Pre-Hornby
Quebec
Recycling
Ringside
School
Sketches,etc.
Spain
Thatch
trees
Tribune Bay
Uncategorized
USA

┄┄┄┄┄┄┄┄┄┄┄┄┄┄┄┄┄┄┄┄

### WHAT THE TASK ASKS
Rewrite the entries above with "Bay" replaced by "Beach", leaving everything else unchanged.

### ANSWER SECTION
Pre-Hornby
Quebec
Recycling
Ringside
School
Sketches,etc.
Spain
Thatch
trees
Tribune Beach
Uncategorized
USA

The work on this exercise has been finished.